▶ _What this task involves_
Skip the pictures and write out, word for word, the lines below from the one with "left front paw: (58, 856)" through the one with "left eye: (415, 62)", inclusive.

▶ _Excerpted data_
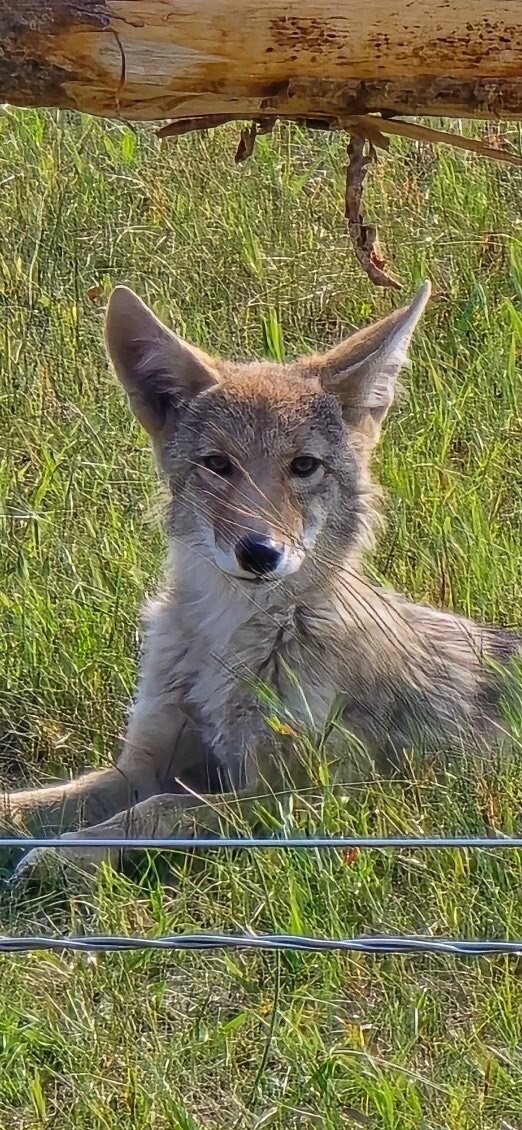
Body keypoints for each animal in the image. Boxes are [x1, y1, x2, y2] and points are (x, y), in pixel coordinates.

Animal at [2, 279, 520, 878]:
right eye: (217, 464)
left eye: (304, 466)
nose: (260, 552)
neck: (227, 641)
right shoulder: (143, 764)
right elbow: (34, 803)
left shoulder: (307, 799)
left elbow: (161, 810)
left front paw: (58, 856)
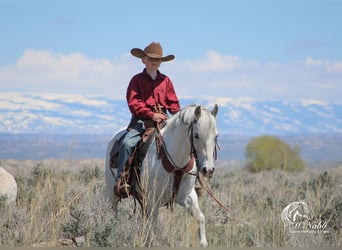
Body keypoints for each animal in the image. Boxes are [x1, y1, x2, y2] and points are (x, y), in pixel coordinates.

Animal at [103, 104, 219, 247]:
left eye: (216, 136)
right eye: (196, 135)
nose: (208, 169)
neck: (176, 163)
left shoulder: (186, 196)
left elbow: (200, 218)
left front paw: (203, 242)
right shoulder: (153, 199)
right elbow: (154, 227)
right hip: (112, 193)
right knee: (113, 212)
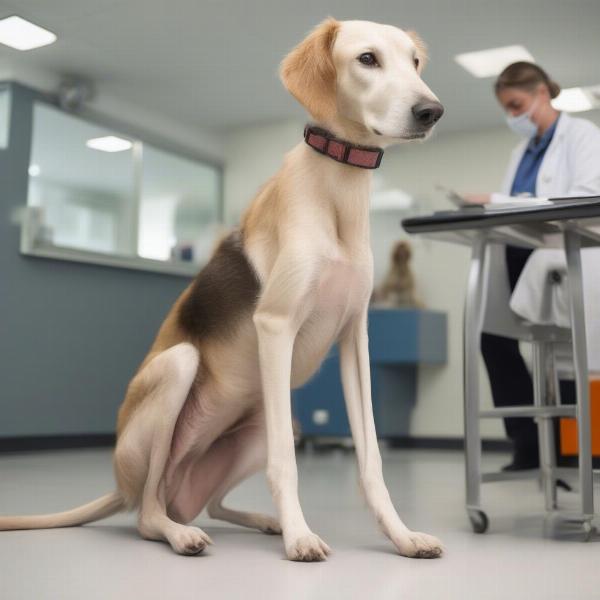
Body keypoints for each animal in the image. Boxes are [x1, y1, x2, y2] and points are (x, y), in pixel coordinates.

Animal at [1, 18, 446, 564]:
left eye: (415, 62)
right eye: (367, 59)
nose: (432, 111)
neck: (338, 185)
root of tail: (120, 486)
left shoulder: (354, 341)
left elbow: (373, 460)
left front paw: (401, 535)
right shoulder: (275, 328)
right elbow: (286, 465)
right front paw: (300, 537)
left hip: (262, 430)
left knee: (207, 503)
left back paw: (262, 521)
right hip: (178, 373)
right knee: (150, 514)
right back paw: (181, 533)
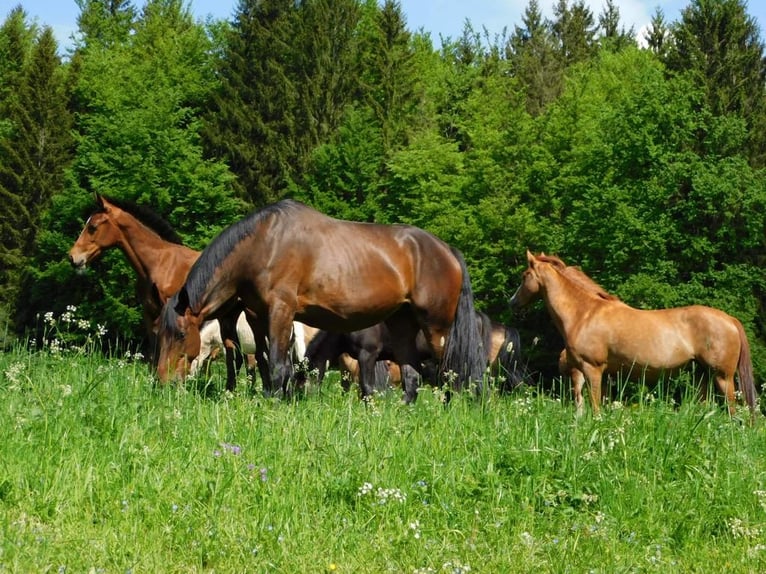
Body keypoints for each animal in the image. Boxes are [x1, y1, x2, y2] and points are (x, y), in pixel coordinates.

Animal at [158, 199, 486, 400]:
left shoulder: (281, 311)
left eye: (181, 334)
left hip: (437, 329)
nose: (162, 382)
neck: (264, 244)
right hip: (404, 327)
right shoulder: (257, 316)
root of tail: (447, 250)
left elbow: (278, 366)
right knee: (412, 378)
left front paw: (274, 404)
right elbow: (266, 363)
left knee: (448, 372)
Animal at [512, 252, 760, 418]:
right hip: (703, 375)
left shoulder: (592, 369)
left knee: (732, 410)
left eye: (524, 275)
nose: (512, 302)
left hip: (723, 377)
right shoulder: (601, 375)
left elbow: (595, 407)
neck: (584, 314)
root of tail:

▶ _Exercise answer_
left front paw: (58, 856)
Body keypoints for each animal in the image. Boxes are [x1, y1, x2, y2] and points are (x, y), in pixel coordinates.

Animal at [103, 104, 219, 247]:
left eye: (216, 136)
right eye: (196, 135)
nose: (208, 169)
neck: (176, 163)
left shoulder: (186, 196)
left elbow: (200, 218)
left front paw: (203, 242)
right shoulder: (153, 199)
right elbow: (154, 227)
right hip: (112, 193)
right knee: (113, 212)
Body keypoints for each animal in the image. Boxes are [x1, y1, x2, y2] and points are (x, y), in pixel coordinates.

Animal at [1, 18, 446, 564]:
left eye: (415, 62)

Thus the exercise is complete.